提示文章:
______________________________
不動産に関わる人間関係(所有権、抵当権、賃借権など)は複雑なので、それを整理して記録するために「権利部」という枠組みが用意されました。
そして、この権利部がさらに 「甲区」と「乙区」 に分けられています。
権利部(甲区)の由来
「甲区」は、所有権に関する事項だけをまとめた区分です。
「甲」というのは、古くから使われる漢字の番号(甲・乙・丙・丁…)の最初にあたります。
つまり、「一番大事な権利=所有権」を最優先に記録するために「甲区」と名付けられました。

ここには、「誰が所有者か」「売買、相続、贈与による所有権の移転」などが記録されます。
権利部(乙区)の由来
「乙区」は、所有権以外の権利をまとめた区分です。
______________________________
資料抜粋:

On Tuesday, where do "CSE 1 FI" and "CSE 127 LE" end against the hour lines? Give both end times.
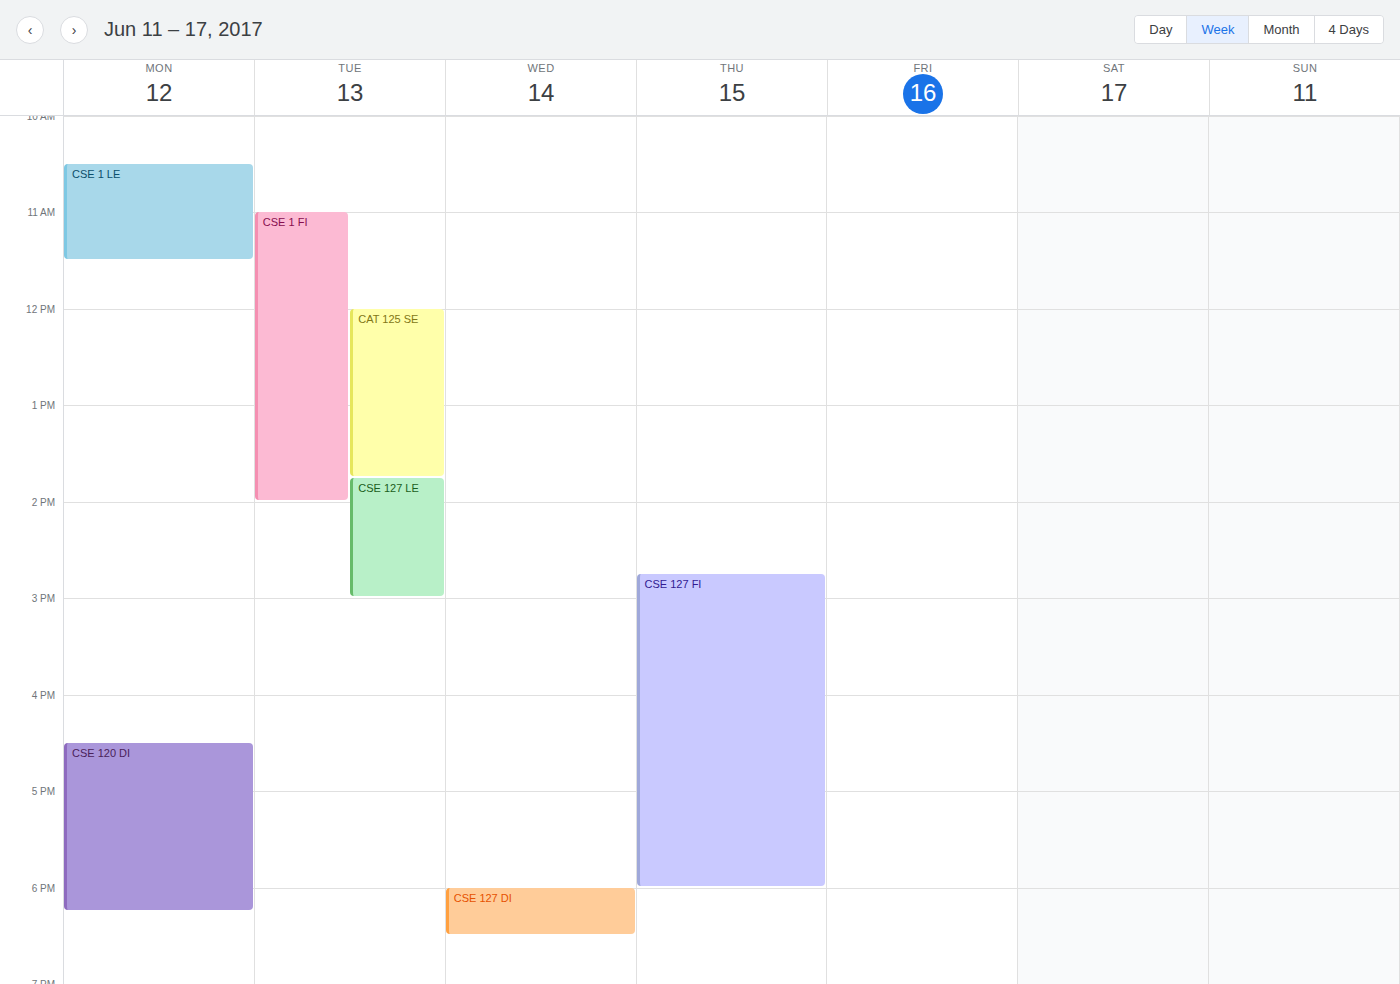
"CSE 1 FI": 2:00 PM, exactly on the 2 PM line. "CSE 127 LE": 3:00 PM, exactly on the 3 PM line.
______________________________
実施事項:
1) 権利部の甲区と乙区に関する文章によると、「甲区」の「甲」とはどのようなものにあたりますか。
2) 権利部の甲区と乙区に関する文章を、最後の文の後から書き進めてください。

実施結果:
1) 古くから使われる漢字の番号(甲・乙・丙・丁…)の最初にあたります。

2)
「乙」は漢字の番号で「甲」の次。つまり「所有権に次ぐ地位」という意味合いで整理されています。
ここに記録されるのは、
- 抵当権(ローンの担保)
- 地上権(他人の土地に建物を建てる権利)
- 賃借権(アパートの賃貸借など)
といったものです。

ここに記録されるのは、「抵当権(ローンの担保)」「地上権(他人の土地に建物を立てる権利)」「賃借権(アパートの賃貸借など)」等が挙げられます。
不動産登記記録名の由来について_まとめ
- 表題部:不動産そのものを特定するための「見出し(表題)」部分
- 権利部(甲区):一番基本で重要な「所有権」を記録(甲=最初の区分)
- 権利部(乙区):その他の権利(抵当権・賃借権など)を記録(乙=次の区分)

つまり、登記簿は「不動産のプロフィール帳」です。
表題部=不動産の身元証明、権利部(甲区)=オーナー情報、権利部(乙区)=それ以外の権利関係
と整理すると、とても覚えやすいです。
抵当権とは?

【抵当権(ていとうけん)】とは、土地や建物を担保にしてお金を借りたときに、もし返済できなくなったらその不動産を売却して借金を回収できる権利のことです。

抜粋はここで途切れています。